National Grid warns over ‘gas deficit’ as sub-zero temperatures engulf UK
The power operator said the warning has been issued in response to a series of ‘significant supply losses’.
The National Grid has issued a “gas deficit warning” as fears mount that supplies could run empty amid extreme weather conditions across Britain.
The power operator said the warning has been issued in response to a series of “significant supply losses resulting in a forecast end-of-day supply deficit”.
Household supplies are not expected to be affected but shortages could hit industrial users as the Grid attempts to balance supply and demand into Friday.
It plans to do this by limiting industrial use and buying in more gas if necessary.
We'd like more gas to be made available to ensure the safe and reliable operation of the national gas network National Grid
According to the National Grid’s forecast, there is a shortfall of around 50 million cubic metres.
It said in a statement: “National gas demand today is high and due to the extreme weather conditions, there have been gas supply losses overnight.
“At 5.45am this morning we issued a ‘Gas Deficit Warning’ to the market.
“This is an indication to the market that we’d like more gas to be made available to ensure the safe and reliable operation of the national gas network.
“We are in communication with industry partners and are closely monitoring the situation.”
The stark warning came as snowfall brought parts of Britain to a standstill, trapping motorists on roads and threatening air, rail and road journeys across the country.
Another day of sub-zero temperatures, gale-force icy winds and blizzard-like conditions is expected as Storm Emma sweeps in from the Atlantic on the tail of the Beast from the East’s chilly blast.
Gary Smith of the GMB said the union called on Business Secretary Greg Clark to launch an urgent inquiry into gas price security last November, claiming he refused to meet, saying that gas supplies into the UK were adequate.
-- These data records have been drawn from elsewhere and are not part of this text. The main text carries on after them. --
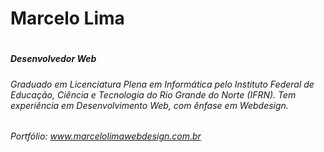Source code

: # Marcelo Lima <h1>
##### Desenvolvedor Web <h5>

######  Graduado em Licenciatura Plena em Informática pelo Instituto Federal de Educação, Ciência e Tecnologia do Rio Grande do Norte (IFRN). Tem experiência em Desenvolvimento Web, com ênfase em Webdesign.<h6>
######  Portfólio: www.marcelolimawebdesign.com.br<h6>
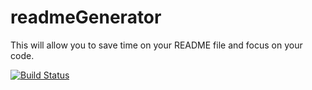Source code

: # readmeGenerator
This will allow you to save time on your README file and focus on your code.

[![Build Status](https://travis-ci.com/username/projectname.svg?branch=master)](https://travis-ci.com/username/projectname)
“This current crisis confirms that an urgent inquiry is needed to explore the short-term risks to gas security of supply and its impact on the frequency, scale and duration of both gas and electricity price volatility, the need for a minimum level of UK gas storage to help mitigate exposure to international gas markets and energy price volatility, and the efficacy of introducing some form of regulatory framework to maintain existing and, where necessary, underpin new, investment in gas storage.
“The Government’s response so far has been to set up a workshop on March 16 to discuss gas security.
“However the current situation and risks involved demand a more formal and comprehensive analysis and review of policy options,” said Mr Smith.